WE SHOULD GET A WHAT????
The answer - a vehicle.
There are a few vehicles here on campus for some of the departments. When we have to borrow one, it puts that department in a challenging situation. With the work that we are doing growing and growing, it was again "suggested to us" that we should see about raising funds to get a vehicle for the medical work that we are doing here. There are lots of "calls" and opportunities to spread the work in MANY places here in the country, and we are excited about that. Borrowing a vehicle will be VERY impractical for trips that take more than a day, and taking the bus will be really complicated if we need to take supplies (which we do.) So, here we are.
The director told us that the Nissan dealership company in Dar es Salaam uses the new vehicles for one year (keeping them maintained) and then sells them at a reduced price each year. He suggests that we get a diesel, 4x4 (we deal with some EXCITING roads here on and off pavement), dual cab, right hand drive pick up from them if we can raise the funds. He sees this work expanding rapidly and knows better than us what is best for the program and projects. The price he gave us is about $31,000 US dollars.

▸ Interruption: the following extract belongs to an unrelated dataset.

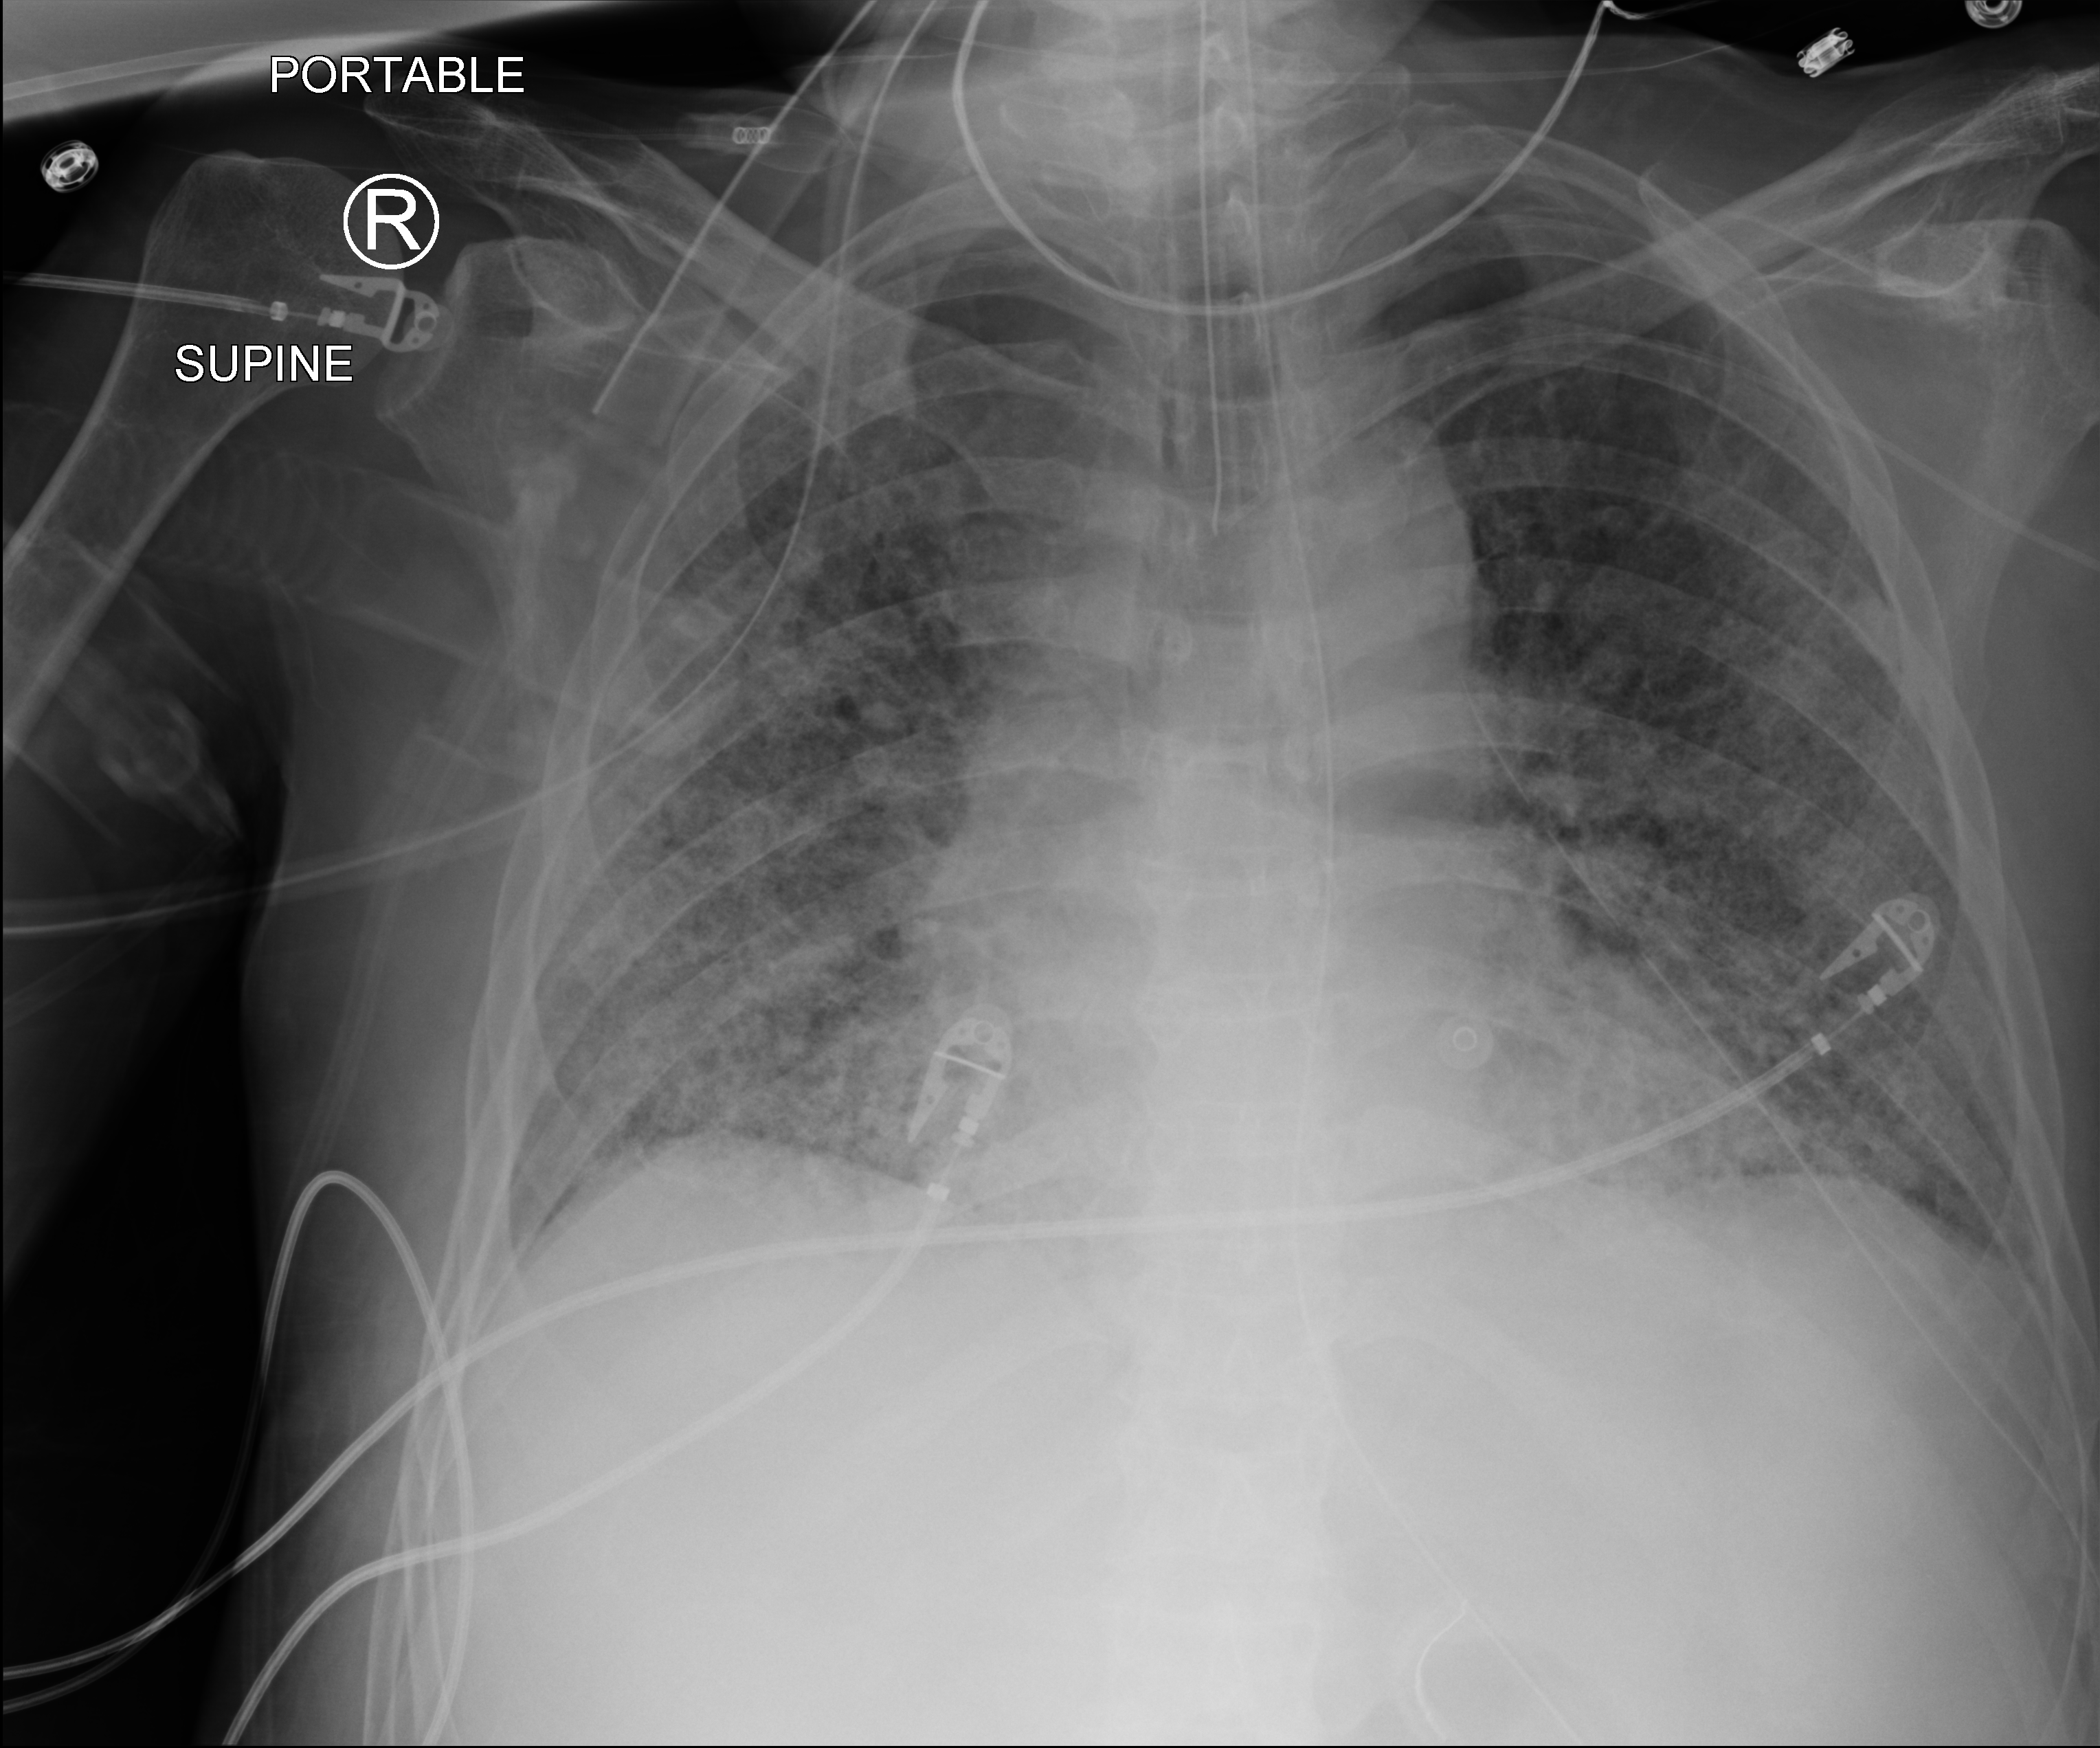
Portable chest radiograph. Patient hospitalised with COVID-19; male, aged 60–74 years.
Admission-level facts for this patient (not findings on this image; timing relative to this image not recorded): admitted to intensive care during this hospital stay: yes; mechanically ventilated during this hospital stay: yes.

If you, your church or anyone you know is interested in helping to be the Lord's hands in this, donations can be sent to the Outpost Centers International address on our funds page. The donations should be specified as: Medical Vehicle Kibidula.
It is a lot of money, but if it comes in from lots of sources, lots of little donations will add up fast. I am not going to be anxious about this. This is God's work here. Not mine. I just ask that He impress on the people that He wants to give, to give. Prayer, faith, and letting our need be known. That is my part. So there it is.
In the mean time, thank you EVERYONE for all the encouragement, prayers, support and love.